**Selected text**
============================================================

Leaves of Twin Oaks #127

Leaves of Twin Oaks #127

Leaves #127 header image

 

Table of Contents

  

News of the Oaks 

by Valerie

  

A Community of Communities

by Valerie

 

Not A Twin Oaks POC

by Tomas Andres, aka Flinch of Twin Oaks


News of the Oaks

by Valerie

In our Covid-safe commune, the first spring-like weather inspired some moments of fun at an outdoor lunch table‍.

 

Welcome back to the Leaves! We’ve celebrated several holidays since the last Leaves went out. Late 2020 marked 40 years since our residence Tupelo was built, so we had a combo Halloween / “Tupeversary” celebration with many creative costumes and a dance party in Tupelo’s spacious, commune-sized living room. New Year’s was a quiet affair with no outside guests—we are basically one giant bubble, as we are in an on-going community-wide lockdown quarantine. And Validation Day, our alternative to Valentine’s Day in which all people are validated, not just those in relationships, was more appreciated than ever this year.

============================================================

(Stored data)

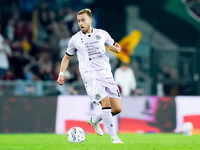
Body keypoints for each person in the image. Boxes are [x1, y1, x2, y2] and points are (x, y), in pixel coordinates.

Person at [57, 8, 123, 144]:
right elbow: (67, 57)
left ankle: (94, 120)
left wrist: (117, 48)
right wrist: (61, 72)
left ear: (90, 20)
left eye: (83, 20)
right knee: (105, 102)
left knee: (117, 109)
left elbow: (116, 46)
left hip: (106, 73)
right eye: (78, 21)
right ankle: (114, 138)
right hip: (90, 76)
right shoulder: (75, 39)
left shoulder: (102, 34)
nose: (81, 23)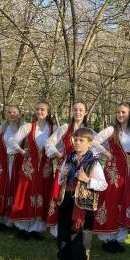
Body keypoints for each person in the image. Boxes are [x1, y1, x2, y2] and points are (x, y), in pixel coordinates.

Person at [55, 128, 108, 260]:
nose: (77, 143)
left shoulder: (94, 162)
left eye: (81, 140)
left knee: (79, 244)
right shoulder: (68, 159)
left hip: (83, 208)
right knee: (63, 241)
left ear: (89, 143)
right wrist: (62, 175)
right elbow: (60, 179)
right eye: (75, 139)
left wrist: (87, 180)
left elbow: (103, 185)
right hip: (67, 202)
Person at [91, 102, 130, 253]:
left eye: (123, 112)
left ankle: (118, 237)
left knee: (126, 201)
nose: (120, 115)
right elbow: (94, 141)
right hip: (114, 173)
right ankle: (107, 239)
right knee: (111, 201)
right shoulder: (111, 129)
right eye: (118, 112)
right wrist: (106, 152)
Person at [8, 101, 55, 240]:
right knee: (26, 194)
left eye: (43, 109)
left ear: (48, 112)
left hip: (45, 168)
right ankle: (22, 228)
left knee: (42, 194)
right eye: (38, 109)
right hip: (29, 167)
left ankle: (36, 228)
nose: (40, 112)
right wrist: (22, 152)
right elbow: (12, 141)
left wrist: (56, 154)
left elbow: (60, 144)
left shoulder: (54, 128)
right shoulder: (28, 126)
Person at [45, 101, 90, 238]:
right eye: (75, 110)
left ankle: (75, 227)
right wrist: (58, 154)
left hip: (80, 170)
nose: (78, 112)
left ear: (85, 112)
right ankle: (59, 229)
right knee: (61, 196)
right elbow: (49, 142)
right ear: (72, 112)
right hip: (64, 168)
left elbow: (95, 146)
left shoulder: (88, 131)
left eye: (81, 110)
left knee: (76, 197)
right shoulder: (65, 127)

============================================================

Continue the Leaves of Twin Oaks newsletter text, starting right after the sentence that ends "was more appreciated than ever this year."

**Answer to this task**
In other pandemic-related news, several of our oldest members have been vaccinated, for which we and they are very grateful. We also created a “bubble within our bubble” when we set aside one section of one residence so that midwives could come from off-the-farm and assist with the birth of our newest communard Xena Cyrus Phoenix  

Baby, moms, and birth team then all quarantined within those rooms for 2 weeks. We felt like 1950s dads looking through the window at this beautiful newborn, and we were glad to be able to finally hold Xena after they all safely emerged. Also, we’ve begun offering limited, experimental Visitor Periods, using various safety protocols. We look forward to a time when, as the vaccine becomes prevalent, we’ll return to a more normal Visitor Program.‍

In news of our collective businesses, Seed Racks (packing and shipping wholesale organic heirloom seeds for our sister community Acorn’s SESE) has been booming this year as more people than ever are planning home gardens for this spring. This somewhat offsets the loss of income from our tofu business, as we suspended production of tofu for several months due to various pandemic-related reasons. Our Tofu Management Team is preparing to start up again soon. And happily, our new tofu waste-water ponds are now complete; they will take the whey by-products that come from the production of tofu, process them and transform them into nutrient-rich liquid that will fertilize the hayfields for our cows.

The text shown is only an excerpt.